The souls who died because of famine, war, and plague are dancing up...These souls hold hands and rest on their feet, forming a web, a great web of souls. The soul is the tri-oxide atom of the ozone layer. They are absorbed and repaired by the ozone layer, and nothing will disappear forever.

Nothing will disappear forever, even if the memory disappears and the love is still there, such an end is another comfort for the audience.

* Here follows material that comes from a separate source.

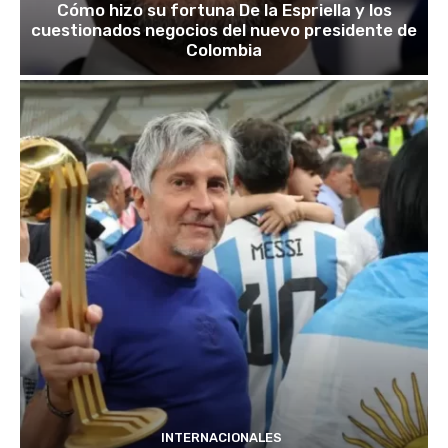
Cómo hizo su fortuna De la Espriella y los
cuestionados negocios del nuevo presidente de
Colombia
INTERNACIONALES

View more about Still Alice reviews

Extended Reading
  • Trudie 2021-12-01 08:01:26

    The narrative is plain, and Julianne Moore's textbook-level Alzheimer's performance. This is Chang Shengli, helplessly bidding farewell to everything I know, and even remembering myself is an extravagant hope. The heat is lacking, and there have been too many similar themes. This film is more like a TV movie from the angle to the shooting method. Oh, it’s not hbo, it’s life time...

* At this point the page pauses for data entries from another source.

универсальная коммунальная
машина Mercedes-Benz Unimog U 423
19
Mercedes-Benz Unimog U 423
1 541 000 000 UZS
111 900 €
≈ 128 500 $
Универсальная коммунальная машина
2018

  • Velva 2021-12-01 08:01:26

    Aunt Moore is already finished, she has supported the whole film alone, hoping to get an Oscar nomination. Little K became more and more popular, and had completely got rid of the notorious Twilight shadow.

Still Alice quotes

  • Dr. Alice Howland: Good morning. It's an honor to be here. The poet Elizabeth Bishoponce wrote: 'the Art of Losing isn't hard to master: so many things seem filled with the intent to be lost that their loss is no disaster.' I'm not a poet, I am a person living with Early Onset Alzheimer's, and as that person I find myself learning the art of losing every day. Losing my bearings, losing objects, losing sleep, but mostly losing memories...

    [she knocks the pages from the podium]

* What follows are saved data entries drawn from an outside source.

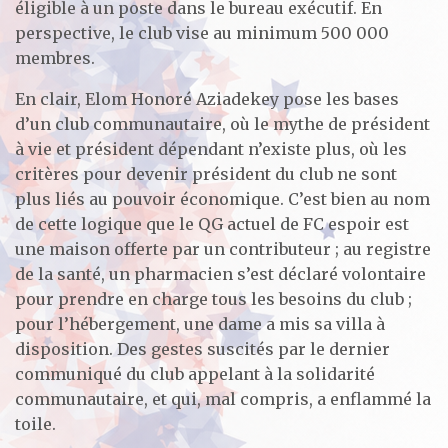
éligible à un poste dans le bureau exécutif. En
perspective, le club vise au minimum 500 000
membres.
En clair, Elom Honoré Aziadekey pose les bases
d’un club communautaire, où le mythe de président
à vie et président dépendant n’existe plus, où les
critères pour devenir président du club ne sont
plus liés au pouvoir économique. C’est bien au nom
de cette logique que le QG actuel de FC espoir est
une maison offerte par un contributeur ; au registre
de la santé, un pharmacien s’est déclaré volontaire
pour prendre en charge tous les besoins du club ;
pour l’hébergement, une dame a mis sa villa à
disposition. Des gestes suscités par le dernier
communiqué du club appelant à la solidarité
communautaire, et qui, mal compris, a enflammé la
toile.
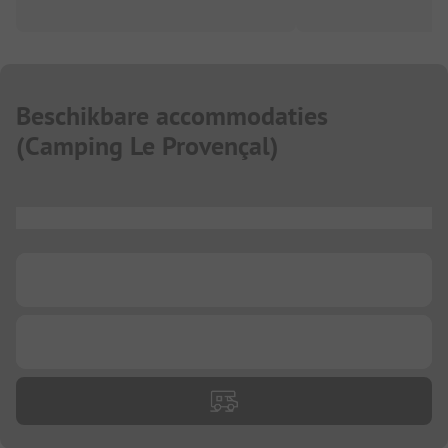
Beschikbare accommodaties
(
Camping Le Provençal
)
...
...
...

    Dr. Alice Howland: I think I'll try to forget that just happened.

    [crowd laughs]

    Dr. Alice Howland: All my life I've accumulated memories - they've become, in a way, my most precious possessions. The night I met my husband, the first time I held my textbook in my hands. Having children, making friends, traveling the world. Everything I accumulated in life, everything I've worked so hard for - now all that is being ripped away. As you can imagine, or as you know, this is hell. But it gets worse. Who can take us seriously when we are so far from who we once were? Our strange behavior and fumbled sentences change other's perception of us and our perception of ourselves. We become ridiculous, incapable, comic. But this is not who we are, this is our disease. And like any disease it has a cause, it has a progression, and it could have a cure. My greatest wish is that my children, our children - the next generation - do not have to face what I am facing. But for the time being, I'm still alive. I know I'm alive. I have people I love dearly. I have things I want to do with my life. I rail against myself for not being able to remember things - but I still have moments in the day of pure happiness and joy. And please do not think that I am suffering. I am not suffering. I am struggling. Struggling to be part of things, to stay connected to whom I was once. So, 'live in the moment' I tell myself. It's really all I can do, live in the moment. And not beat myself up too much... and not beat myself up too much for mastering the art of losing. One thing I will try to hold onto though is the memory of speaking here today. It will go, I know it will. It may be gone by tomorrow. But it means so much to be talking here, today, like my old ambitious self who was so fascinated by communication. Thank you for this opportunity. It means the world to me. Thank you.

  • Dr. Alice Howland: I was looking for this last night.

    Dr. John Howland: [whispering to Anna] It was a month ago.